(Saturday, May 12)
Armenia’s newly appointed Education Minister Arayik Harutiunian tells “Zhoghovurd” that he is planning significant reforms of public education in the country and will hold substantive discussions on the matter with experts and civil society members. “Experts and I have the impression that there are many problems which have not been solved until now due to a lack of political will,” he says. “Many of those problems can be solved quickly. They include the politicization of public schools, [illegal] collection of money [from students,] the politicization of universities and the problem of their effective management and a lack of autonomy.”
Interviewed by “Hraparak,” Edmon Marukian, a leader of the opposition Yelk alliance, says that the new Armenian government headed by Nikol Pashinian is not seeking to replace the current leaders of the National Assembly mostly affiliated with the Republican Party (HHK) for the time being. He also reuses to speculate about possible defections from the HHK’s parliamentary faction which would cause Serzh Sarkisian’s party to lose its majority in the National Assembly.
Speaking to “Aravot,” Alen Simonian, a senior member of Pashinian’s Civil Contract party, downplays criticism of some of the appointments made by the new prime minister. He says that the criticism is the result of misunderstandings and will not damage the new government’s popularity.

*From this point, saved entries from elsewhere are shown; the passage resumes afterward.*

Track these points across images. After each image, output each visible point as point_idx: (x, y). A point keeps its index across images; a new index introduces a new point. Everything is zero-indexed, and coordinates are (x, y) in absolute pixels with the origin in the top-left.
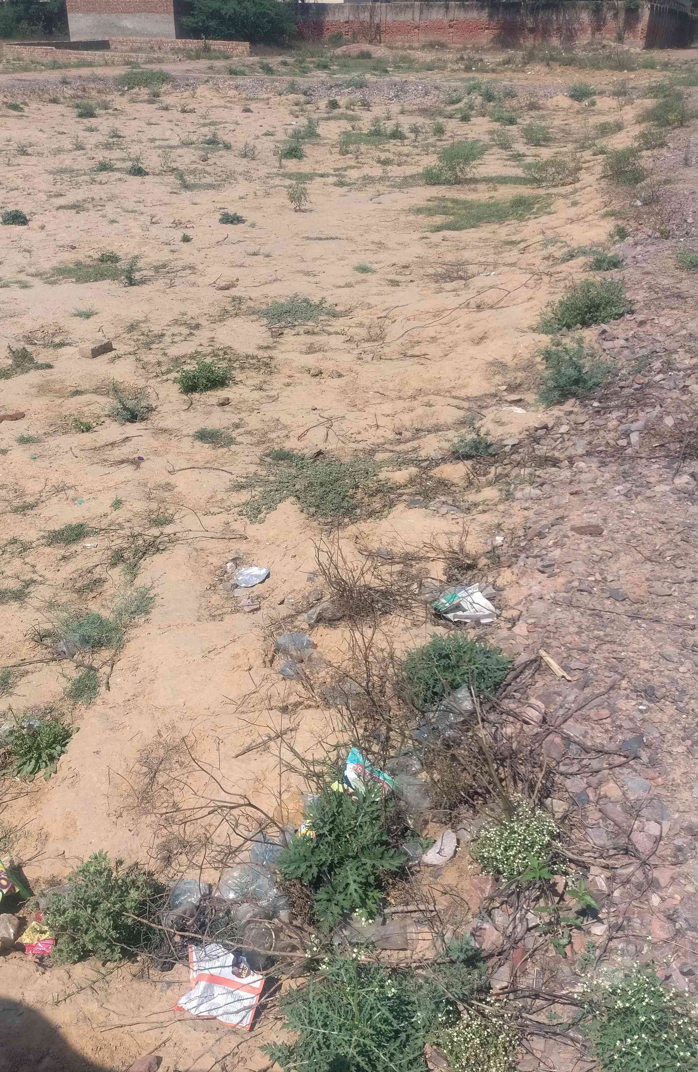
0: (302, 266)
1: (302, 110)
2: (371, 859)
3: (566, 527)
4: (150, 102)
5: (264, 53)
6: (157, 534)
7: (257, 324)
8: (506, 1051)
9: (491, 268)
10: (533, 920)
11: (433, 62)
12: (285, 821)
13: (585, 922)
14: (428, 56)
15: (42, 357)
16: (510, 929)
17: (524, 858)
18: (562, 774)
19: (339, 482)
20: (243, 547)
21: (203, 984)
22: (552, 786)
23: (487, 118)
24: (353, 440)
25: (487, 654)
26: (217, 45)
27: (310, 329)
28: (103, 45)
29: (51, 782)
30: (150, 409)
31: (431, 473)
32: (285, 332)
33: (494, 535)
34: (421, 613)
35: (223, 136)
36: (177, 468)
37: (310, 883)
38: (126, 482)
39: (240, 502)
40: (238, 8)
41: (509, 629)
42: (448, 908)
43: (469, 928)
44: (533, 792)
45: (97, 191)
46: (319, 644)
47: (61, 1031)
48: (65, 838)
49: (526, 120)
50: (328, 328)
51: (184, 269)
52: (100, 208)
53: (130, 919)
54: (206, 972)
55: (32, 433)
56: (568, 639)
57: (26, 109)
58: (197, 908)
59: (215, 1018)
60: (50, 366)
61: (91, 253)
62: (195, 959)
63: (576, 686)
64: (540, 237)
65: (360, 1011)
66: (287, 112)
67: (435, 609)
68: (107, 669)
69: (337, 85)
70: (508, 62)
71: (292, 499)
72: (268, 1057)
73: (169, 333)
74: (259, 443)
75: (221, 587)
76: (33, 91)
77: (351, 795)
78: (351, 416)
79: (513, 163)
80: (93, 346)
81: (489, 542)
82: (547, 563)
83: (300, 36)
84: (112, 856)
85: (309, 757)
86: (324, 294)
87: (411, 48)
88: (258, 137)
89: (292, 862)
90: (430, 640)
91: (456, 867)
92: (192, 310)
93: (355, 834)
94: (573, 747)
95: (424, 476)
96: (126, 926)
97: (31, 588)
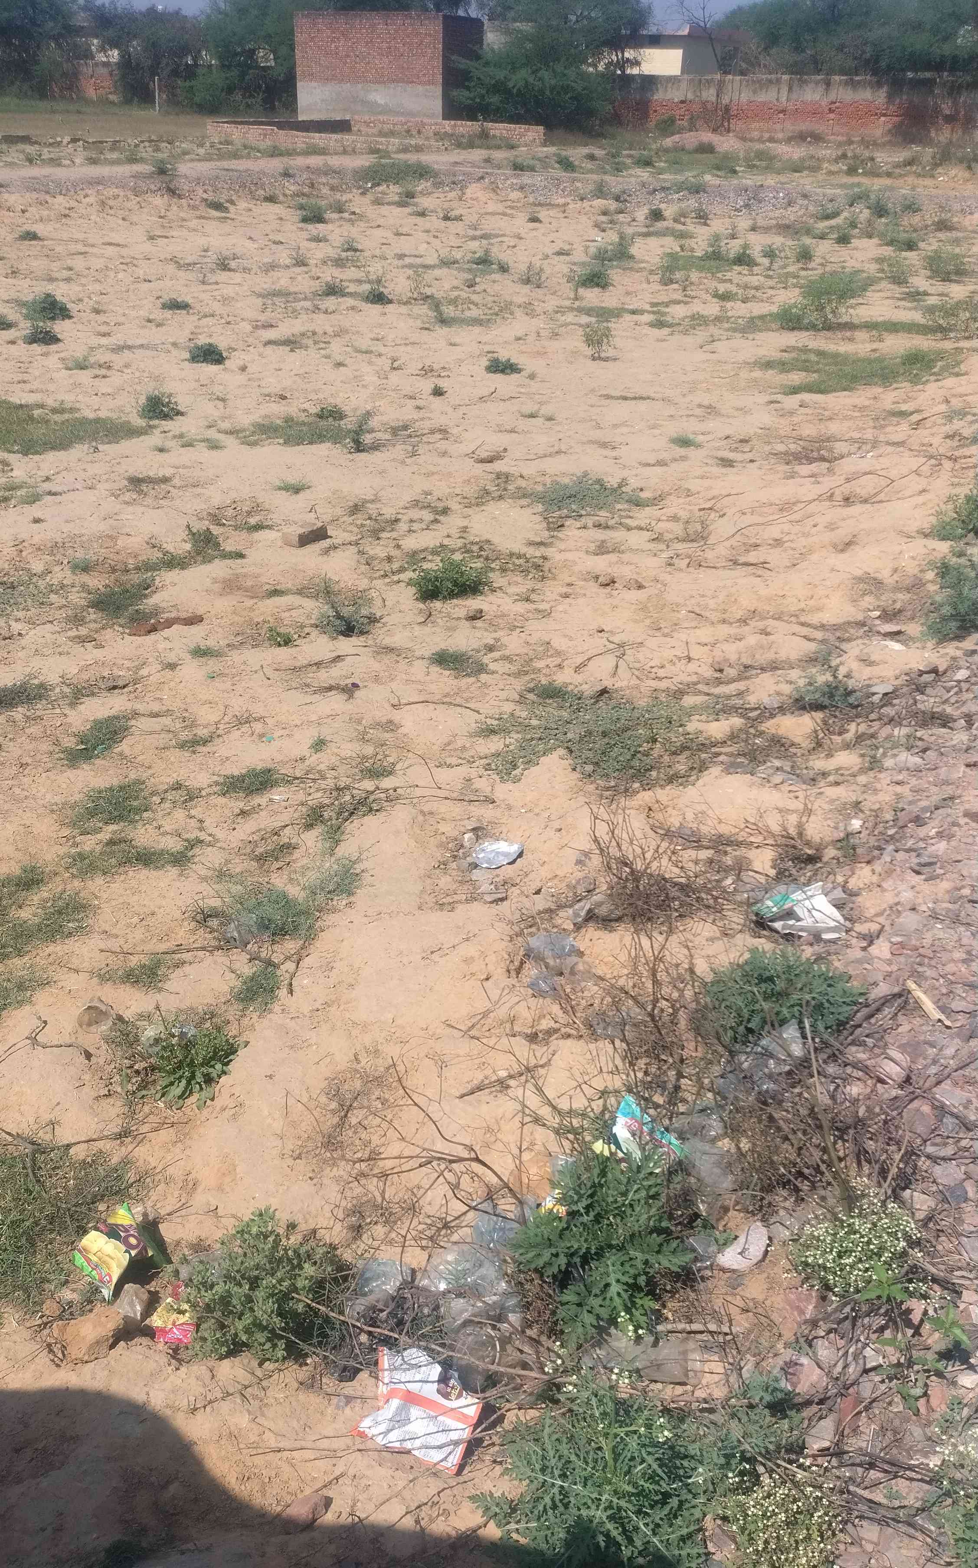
0: (597, 435)
1: (611, 222)
2: (643, 1252)
3: (956, 811)
4: (401, 204)
5: (564, 143)
6: (372, 789)
7: (529, 511)
8: (822, 1536)
9: (869, 447)
10: (872, 1357)
11: (802, 159)
12: (525, 1190)
13: (950, 1368)
14: (797, 152)
15: (232, 542)
16: (839, 1368)
17: (867, 1270)
18: (928, 1157)
19: (629, 733)
20: (487, 813)
21: (395, 1403)
22: (914, 1173)
23: (875, 241)
24: (653, 675)
25: (830, 981)
26: (499, 129)
27: (602, 520)
28: (342, 126)
29: (205, 1112)
30: (373, 620)
31: (763, 727)
32: (567, 523)
33: (849, 817)
34: (736, 918)
35: (498, 253)
36: (403, 701)
37: (554, 1276)
38: (333, 716)
39: (487, 751)
40: (531, 80)
41: (864, 949)
42: (750, 1332)
43: (780, 1362)
44: (885, 1179)
45: (321, 323)
46: (587, 952)
47: (196, 1449)
48: (220, 1188)
49: (931, 245)
50: (628, 521)
51: (432, 432)
52: (323, 345)
53: (301, 1303)
54: (402, 1386)
55: (211, 643)
56: (950, 968)
57: (232, 208)
58: (393, 1298)
59: (408, 1452)
60: (241, 556)
61: (306, 406)
62: (386, 1366)
63: (958, 1035)
64: (943, 407)
65: (615, 1460)
66: (590, 223)
67: (757, 914)
68: (290, 966)
69: (663, 189)
70: (910, 163)
71: (562, 752)
72: (480, 1512)
73: (405, 518)
74: (519, 674)
75: (454, 865)
76: (243, 186)
77: (622, 1160)
78: (652, 643)
79: (909, 305)
80: (301, 531)
81: (841, 826)
82: (924, 859)
83: (616, 120)
84: (283, 1217)
85: (564, 1105)
86: (625, 473)
87: (771, 140)
88: (547, 257)
89: (532, 1246)
90: (747, 956)
91: (765, 1275)
92: (440, 489)
93: (622, 1215)
94: (949, 1121)
95: (752, 731)
96: (295, 1314)
97: (197, 851)
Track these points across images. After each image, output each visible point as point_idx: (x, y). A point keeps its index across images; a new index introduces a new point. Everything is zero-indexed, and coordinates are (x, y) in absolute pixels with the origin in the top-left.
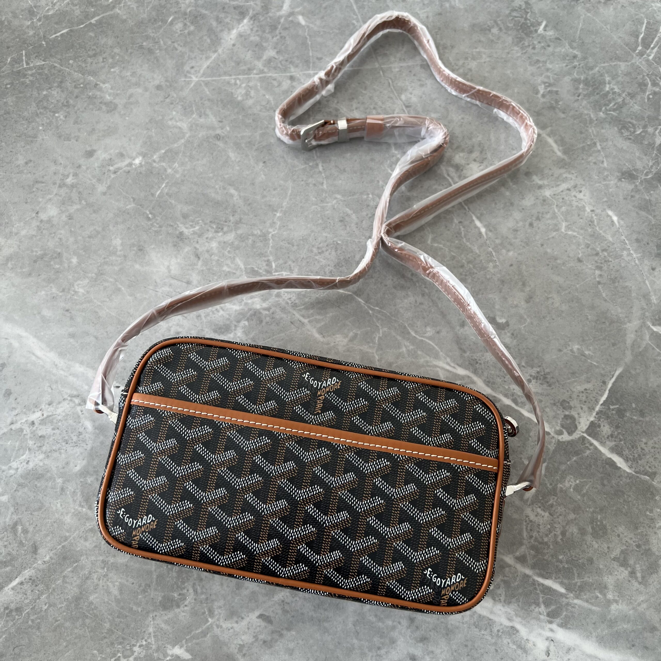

Ryszard Czarnecki, a deputy speaker of the European Parliament, tells “168 Zham” that Pashinian’s election as prime minister opened up “new opportunities” for Armenia’s relationship with the European Union. “There are also concerns that the interim government will concentrate on organizing fresh parliamentary elections and avoid dealing with foreign policy issues in earnest,” he says. He says Pashinian’s government should take “bolder” steps in the international arena than the previous Armenian governments did.